Blando never took him up on the offer, but the entreaty sparked a friendship that has deepened ever since. Johnson mentored Blando while Blando was president of Unified Catholic Schools System of Oshkosh from 2006 until 2010. Johnson then tapped Blando to work on his Senate campaign. He now relies on Blando daily to oversee his offices in Washington and Wisconsin.
“This is all about raising awareness for prostate cancer, other men’s cancers and other men’s health issues,” Johnson said in an interview Tuesday, noting that for Blando, early testing was key.
“He was able to have a diagnosis at an early age and so he’s alive at a more elderly age because he took this threat seriously.”
Blando said most people think of prostate cancer as something that only affects older men.
“But it’s a disease that is becoming, I think more and more common in younger people,” he said.
Blando had a blood test in 2003, part of a routine physical after he turned 40, that showed heightened levels of Prostate-Specific Antigens, or PSAs. After more tests confirmed he had cancer, he decided to undergo surgery to remove his prostate gland and the tissue surrounding it.
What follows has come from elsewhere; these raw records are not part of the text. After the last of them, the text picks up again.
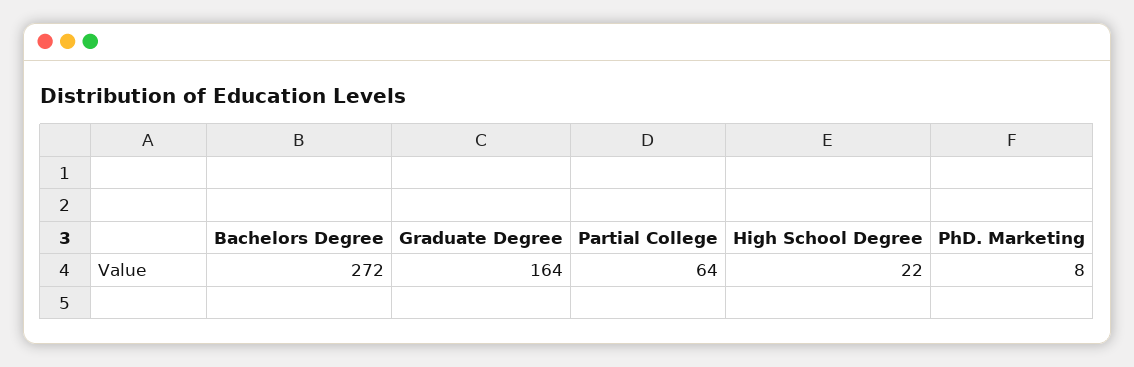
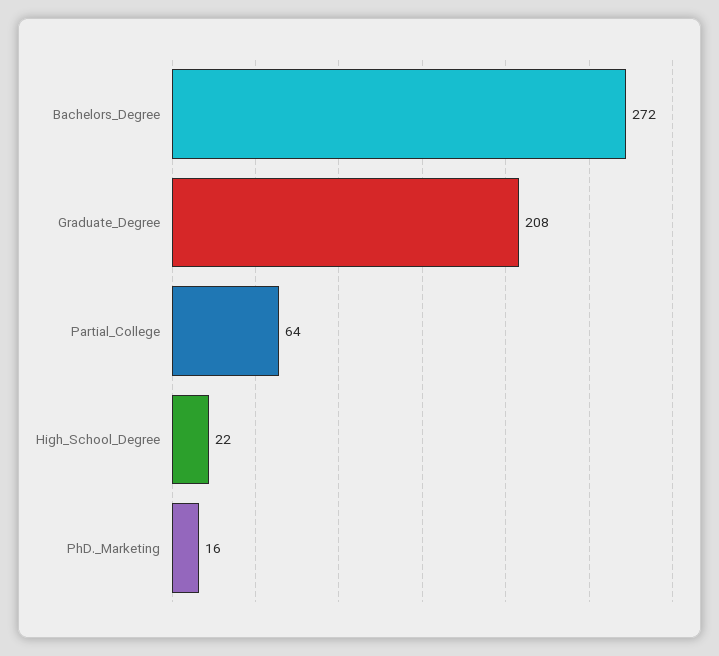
Graduate Degree: 164 -> 208
PhD. Marketing: 8 -> 16

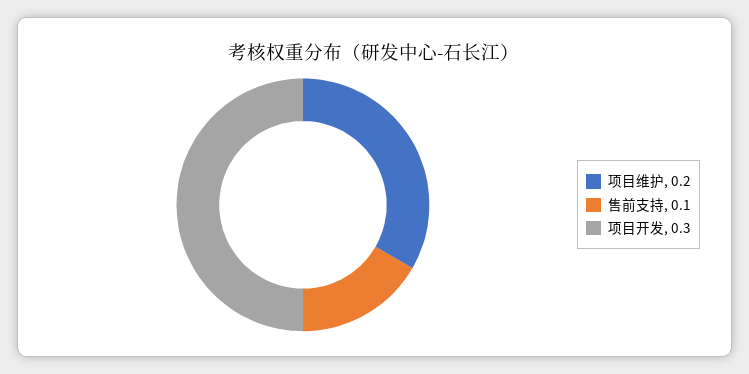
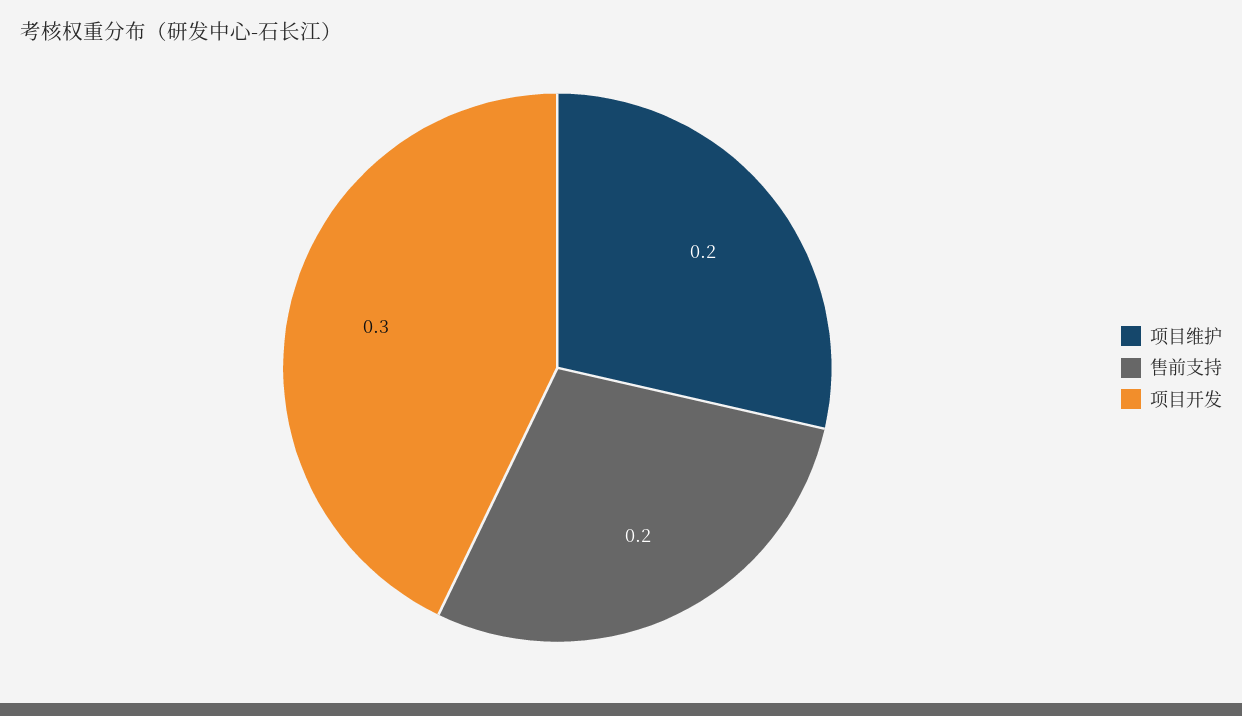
售前支持: 0.1 -> 0.2

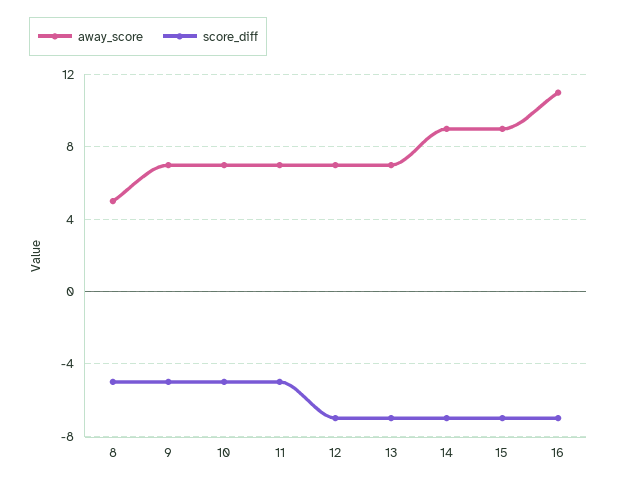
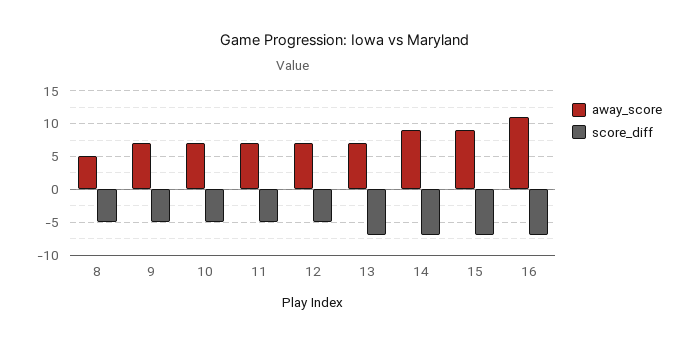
score_diff, 12: -7 -> -5

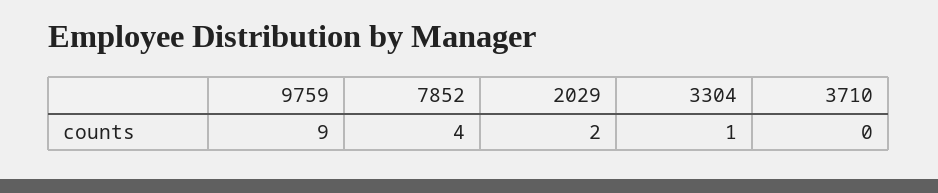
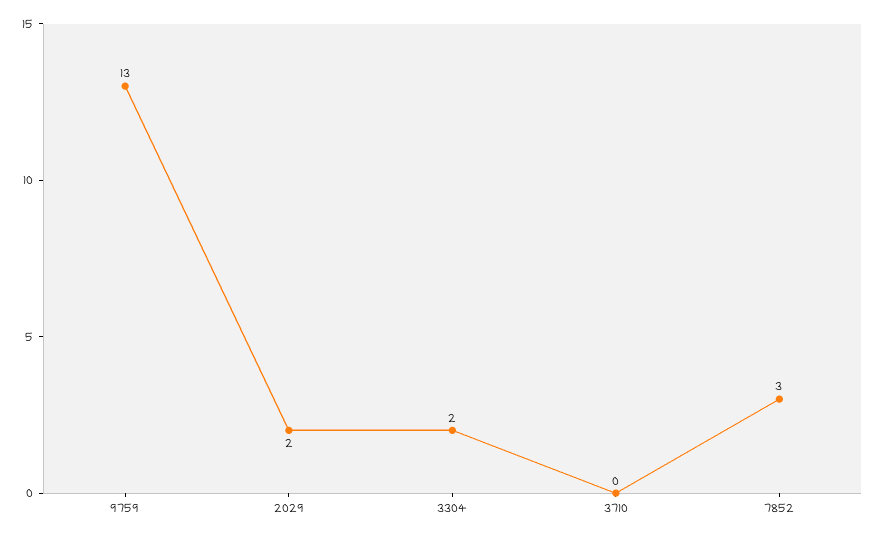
9759: 9 -> 13
7852: 4 -> 3
3304: 1 -> 2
At the time, he was a lieutenant colonel in the U.S. Army and a professor and department chair for the U.S. Army Reserve Officers Training Corps’ Military Science and Leadership Departments at UW-Oshkosh, UW-Green Bay, Ripon College, Marian College, Lawrence University, St. Norbert College and Bellin College of Nursing.
In 2006, just after he retired and took the post leading the Unified Catholic Schools System of Oshkosh, the cancer came back. Blando said facing it the second time, when he had three young children, was far more difficult than serving on the battlefield in the Gulf War, when he led a company of men through minefields.
“When your kids are little, it just gosh, it just , it was really really hard on me,” he said. “It hit me really, really hard because of the kids.”
One of those kids graduated college this year, another is attending college and the third is a junior in high school. As for Blando, he has been cancer free for nine years.
“I think it’s important for younger, younger men to be tested,” he said, “especially those that are at higher risk — so that they can be treated and they can get a little longer in the tooth and get some gray whiskers.”